To reach the objectives, three actions are proposed:
creation of a small network of research groups already actively involved in quantitative research on agricultural systems; network members exchange information, set guidelines for standardization of modelling, participate in workshops, give seminars at laboratories of other members, and stimulate short visits of junior staff and students to other participants.
informing all European agricultural scientists actively and passively interested in systems research by a Newsletter presenting relevant progress, announcements of published methods, models, data sets and meetings.
The core of the Newsletter will be produced by the research groups participating in the network. It will be investigated whether the Newsletter, once well established, can also cover relevant news from other continents.
setting up and publishing a comprehensive inventory of relevant simulation models and simulation techniques on crops (without constraints, with water and/or nutrient shortage, with biological constraints), animal production, cropping systems, and farming systems. The inventory will include inventories of crop models already made in some countries, and will be initiated in the countries of the network participants and later expanded to other European countries.
Inclusion of models developed elsewhere in the world will be considered.
Title: Development of a strategy for cooperation and optimal documentation and supply of literature. Coordinators: Mr. M.B. Duisendstraal, Library Wageningen Agricultural University Dep of Ecological Agriculture, NL-Wageningen. Abstract: The overall aim is to improve possibilities for the development of ecological agriculture inside and outside the EU countries, by optimizing working conditions for researchers in the field, in terms of improving utilization of research results produced on ecological agriculture.
Furthermore, the following aims are stated:
To inventorize and to evaluate existing documentation practices for ecological agriculture.
To improve literature documentation services and document supply in the field of ecological agriculture.
To discuss and to clarify needs and demands concerning documentation services on ecological agriculture, and to include both producers (=documentation services) and consumers (=user groups in the field of research, education, extension service) in this discussion.

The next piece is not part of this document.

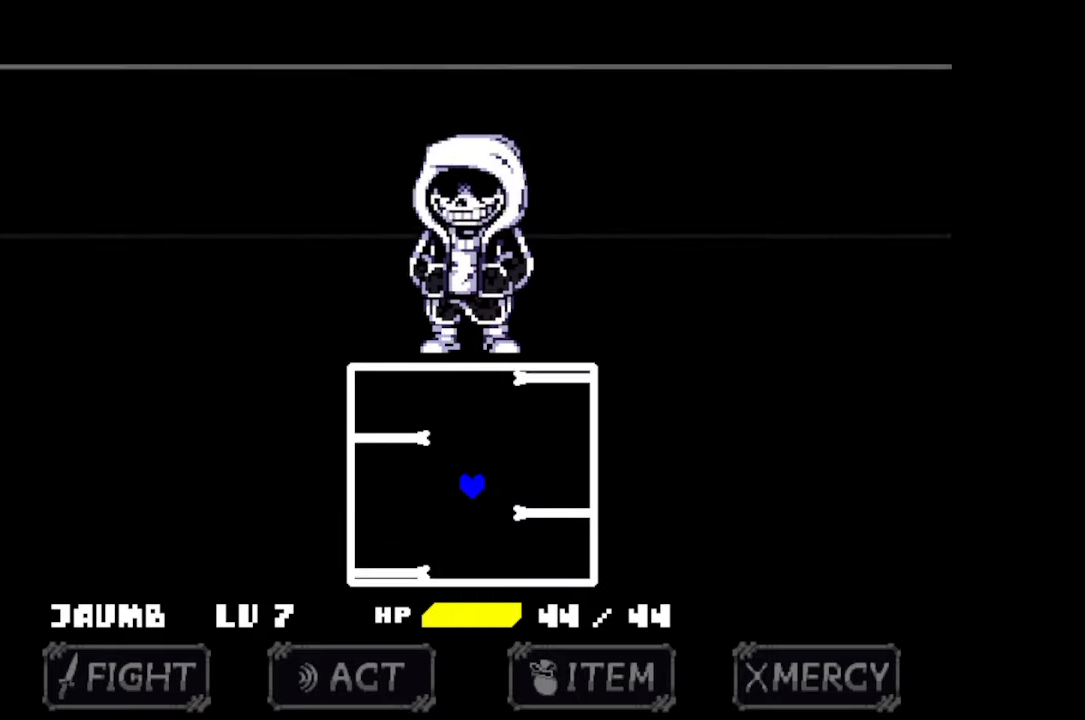
{"keys": ["up"], "mouse": [], "events": [[500, "up", "down"]]}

To develop future strategies for literature documentation on ecological agriculture.
To ensure that initiatives (databases, networks a.o.), which are and which will be established, are linked, in order to improve utilization and efficiency of offered efforts.
Furthermore, the aim is to emphasize the possibilities for continuation of initiatives by means of cooperation with CABI, Agris a.o..
Title: Research for the adaptation of oilseed crops management to them new requirements of the common agricultural policy: seed quality, environment. Cooperators: Mr. Andre Pouzet, Centre Technique interprofessionnel des oleagineux metropolitains, Paris, France. Objectives: The objectives of the concerted action are:
to improve the efficiency of national research on oilseed crops by scientific exchanges about methods and results,
to make easier the transfer of existing knowledge and know-how from one country to the others.
to help farmers in their adaptation to the new Common Agricultural Policy objectives and
to identify national and European Union oilseeds R&TD priorities and requirements.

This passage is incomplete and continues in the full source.